Multivariate statistical techniques are basic tools for experimental and non-experimental research in the psychological and educational sciences. This course provides an overview of parametric and non-parametric analytic methods, and represents the foundation of the statistical knowledge and skills required for subsequent statistical courses in the Behavioural Science Research Master (BSRM). This course also introduces R as a statistical platform for the analysis and graphical representation of multivariate statistical techniques. The flexibility of this program offers students a general statistical “solution” for analyzing simple and complex data structures and allows for a wealth of analytic functionality.
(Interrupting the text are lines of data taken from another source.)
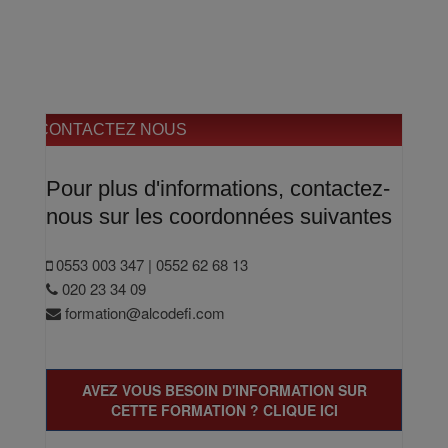
CONTACTEZ NOUS
Pour plus d'informations, contactez-
nous sur les coordonnées suivantes
0553 003 347 | 0552 62 68 13
020 23 34 09
formation@alcodefi.com
AVEZ VOUS BESOIN D'INFORMATION SUR
CETTE FORMATION ? CLIQUE ICI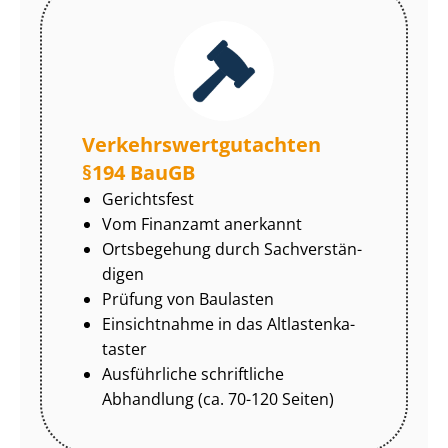
Ver­kehrs­wert­gut­ach­ten
§194 BauGB
Gerichtsfest
Vom Finanzamt anerkannt
Ortsbegehung durch Sach­ver­stän­
di­gen
Prüfung von Baulasten
Einsichtnahme in das Alt­las­ten­ka­
tas­ter
Ausführliche schriftliche
Abhandlung (ca. 70-120 Seiten)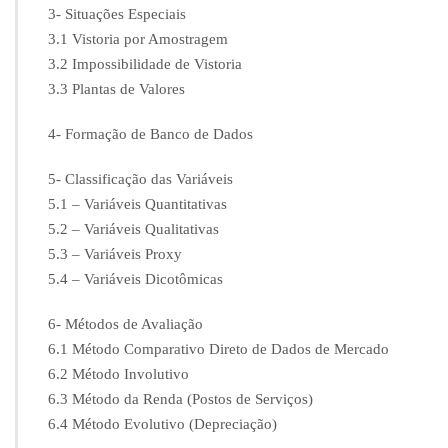
–
3- Situações Especiais
N
3.1 Vistoria por Amostragem
B
3.2 Impossibilidade de Vistoria
R
-
3.3 Plantas de Valores
1
4
4- Formação de Banco de Dados
6
5
5- Classificação das Variáveis
3
5.1 – Variáveis Quantitativas
-
2
5.2 – Variáveis Qualitativas
5.3 – Variáveis Proxy
5.4 – Variáveis Dicotômicas
6- Métodos de Avaliação
6.1 Método Comparativo Direto de Dados de Mercado
6.2 Método Involutivo
6.3 Método da Renda (Postos de Serviços)
6.4 Método Evolutivo (Depreciação)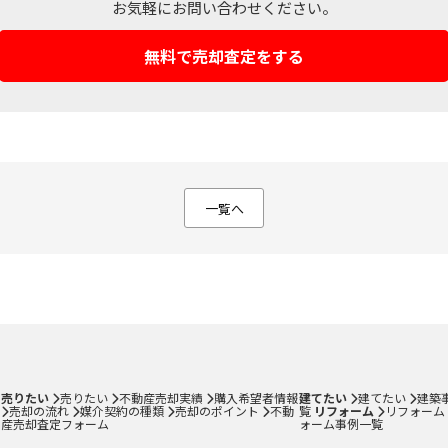
お気軽にお問い合わせください。
無料で売却査定をする
一覧へ
不動産売却ページ
建築専門ページ
い
建てたい・リフォーム
不動産売却実績
建築事例一覧
購入希望者情報
リフォーム専門
売却の流れ
リフォーム事例
媒介契約の種類
売りたい
売りたい
不動産売却実績
購入希望者情報
建てたい
建てたい
建築
売却のポイント
売却の流れ
媒介契約の種類
売却のポイント
不動
覧
リフォーム
リフォーム
産売却査定フォーム
ォーム事例一覧
不動産売却査定フォーム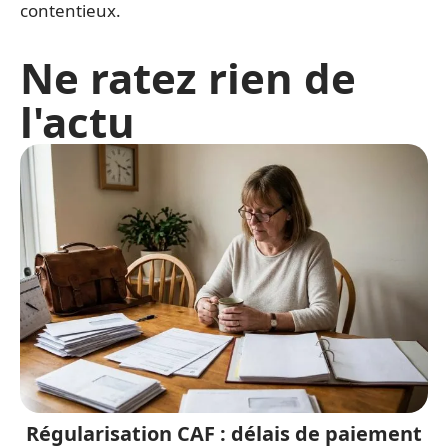
contentieux.
Ne ratez rien de
l'actu
Régularisation CAF : délais de paiement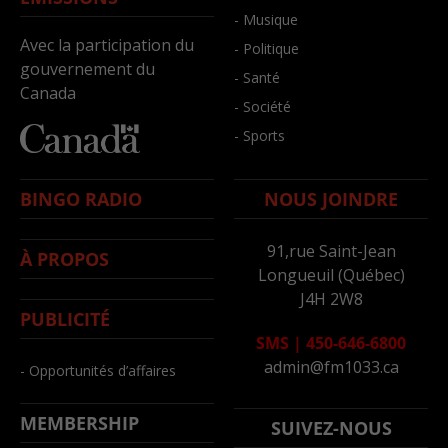
- Musique
Avec la participation du
- Politique
gouvernement du
- Santé
Canada
- Société
- Sports
BINGO RADIO
NOUS JOINDRE
91,rue Saint-Jean
À PROPOS
Longueuil (Québec)
J4H 2W8
PUBLICITÉ
SMS
|
450-646-6800
admin@fm1033.ca
- Opportunités d’affaires
MEMBERSHIP
SUIVEZ-NOUS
R will also be featured in the Mixed-Effects Modeling and Structural Equation Modeling statistical courses, and is compatible with the Python program, which is described in the programming skills course of the BSRM. R is a free, open-source platform that is continuously maintained, ensuring that students will be able to use their newly mastered skills in any future context.|
This course begins with a review of the basic descriptive statistics, probability distributions, confidence intervals, significance tests, effect sizes, statistical power, and bivariate analyses. Data management and issues associated with pre-processing of data in R are covered with special attention paid to the visualization of data, both in terms of descriptive and inferential results. Lectures then expand upon the differences between frequentist (null hypothesis testing), maximum likelihood, and Bayesian approaches to statistical inference. Numerous statistical techniques are elaborated in terms of the types of research questions they address, their test statistics, and their underlying statistical assumptions. These techniques include, but are not limited to linear and logistic regression analyses, analyses of variance and covariance (ANOVA/ANCOVA), and exploratory factor analysis. This course provides students with the fundamental tools needed for their statistical toolbox so they are able to independently perform analyses that address their own research questions.
Course grades are based on the results of three evaluative components: two take-home exams (each worth 45%) and weekly homework assignments (10%). The take-home exams require students to perform an appropriate set of analyses, and write up the results in APA style. The 12 weekly homework assignments will each be graded as pass/fail and the total points earned for this component will be determined as a function of the proportion of assignments that were successfully completed.
Teaching methods: Online lectures, online lab and Q & A sessions, and homework assignments.